[Collected data]
———

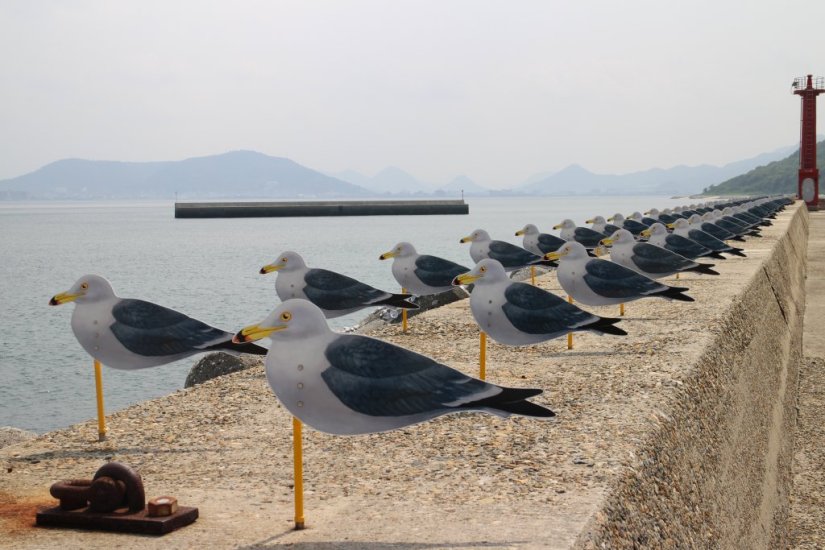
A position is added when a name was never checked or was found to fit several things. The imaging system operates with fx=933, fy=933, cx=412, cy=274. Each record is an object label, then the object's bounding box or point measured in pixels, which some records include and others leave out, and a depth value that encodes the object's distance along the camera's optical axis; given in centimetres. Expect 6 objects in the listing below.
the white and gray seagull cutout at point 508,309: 926
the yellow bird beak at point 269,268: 1100
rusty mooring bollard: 556
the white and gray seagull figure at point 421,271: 1361
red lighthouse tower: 7225
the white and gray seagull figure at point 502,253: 1566
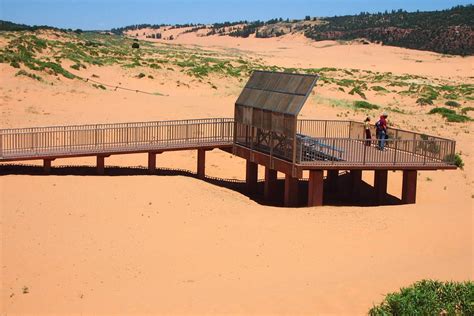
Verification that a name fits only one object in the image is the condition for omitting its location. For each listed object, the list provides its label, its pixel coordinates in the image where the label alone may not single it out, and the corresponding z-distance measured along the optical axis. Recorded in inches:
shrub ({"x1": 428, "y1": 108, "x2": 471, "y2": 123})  1607.0
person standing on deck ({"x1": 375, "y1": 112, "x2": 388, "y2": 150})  905.0
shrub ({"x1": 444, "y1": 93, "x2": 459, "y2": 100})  2067.1
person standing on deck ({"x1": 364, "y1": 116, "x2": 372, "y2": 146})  945.5
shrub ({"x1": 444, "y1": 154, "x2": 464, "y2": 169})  1119.6
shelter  772.6
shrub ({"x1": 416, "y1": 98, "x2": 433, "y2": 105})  1952.5
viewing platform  784.9
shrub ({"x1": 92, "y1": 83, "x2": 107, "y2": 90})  1655.4
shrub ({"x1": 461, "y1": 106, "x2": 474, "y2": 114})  1757.9
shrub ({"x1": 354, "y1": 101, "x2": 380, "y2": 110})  1745.8
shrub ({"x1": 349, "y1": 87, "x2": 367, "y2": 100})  2065.5
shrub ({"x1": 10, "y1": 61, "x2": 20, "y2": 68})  1624.0
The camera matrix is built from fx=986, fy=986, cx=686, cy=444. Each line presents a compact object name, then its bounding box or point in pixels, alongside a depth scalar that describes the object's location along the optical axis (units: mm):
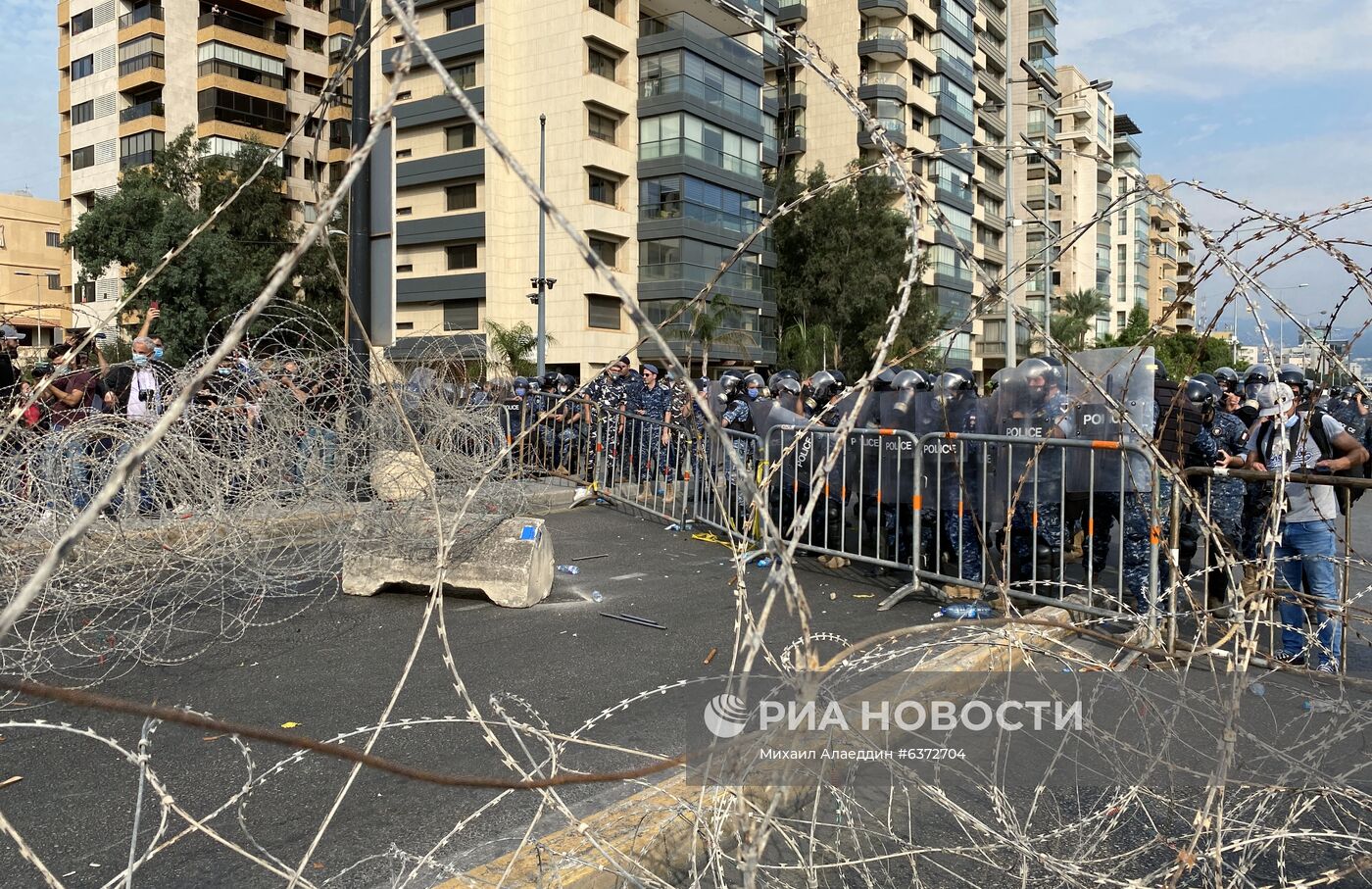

———

Work order:
Reproduce every record above exactly as given, excluding pictures from the result.

Answer to this exercise:
A position is added when a name was never checked or was found to fit several things. The imaging system operates with fx=933, fy=933, cx=412, cy=274. Each record is an object label, then the object's bounding box or point measured in pixels, which some records include and others leave out, and a depth value that encodes the object's distance along the camera's optical axis; given in centimetres. Expect 6 objects in the listing below.
the white and gray seagull cutout at point 508,309: 926
the yellow bird beak at point 269,268: 1100
rusty mooring bollard: 556
the white and gray seagull figure at point 421,271: 1361
red lighthouse tower: 7225
the white and gray seagull figure at point 502,253: 1566
Verification that a name fits only one object in the image is the condition for omitting its location. For each listed object, the list provides its label, its pixel coordinates in the image where the label alone may not single it out, and the corresponding z-distance measured along the optical axis. Recorded in inches:
shrub ({"x1": 428, "y1": 108, "x2": 471, "y2": 123})  1607.0
person standing on deck ({"x1": 375, "y1": 112, "x2": 388, "y2": 150})  905.0
shrub ({"x1": 444, "y1": 93, "x2": 459, "y2": 100})  2067.1
person standing on deck ({"x1": 364, "y1": 116, "x2": 372, "y2": 146})  945.5
shrub ({"x1": 444, "y1": 154, "x2": 464, "y2": 169})  1119.6
shelter  772.6
shrub ({"x1": 416, "y1": 98, "x2": 433, "y2": 105})  1952.5
viewing platform  784.9
shrub ({"x1": 92, "y1": 83, "x2": 107, "y2": 90})  1655.4
shrub ({"x1": 461, "y1": 106, "x2": 474, "y2": 114})  1757.9
shrub ({"x1": 354, "y1": 101, "x2": 380, "y2": 110})  1745.8
shrub ({"x1": 349, "y1": 87, "x2": 367, "y2": 100})  2065.5
shrub ({"x1": 10, "y1": 61, "x2": 20, "y2": 68})  1624.0
The camera matrix is built from fx=986, fy=986, cx=686, cy=444. Each line presents a compact object name, then its bounding box or point in pixels, alongside a depth scalar that describes the object's location along the optical axis (units: mm):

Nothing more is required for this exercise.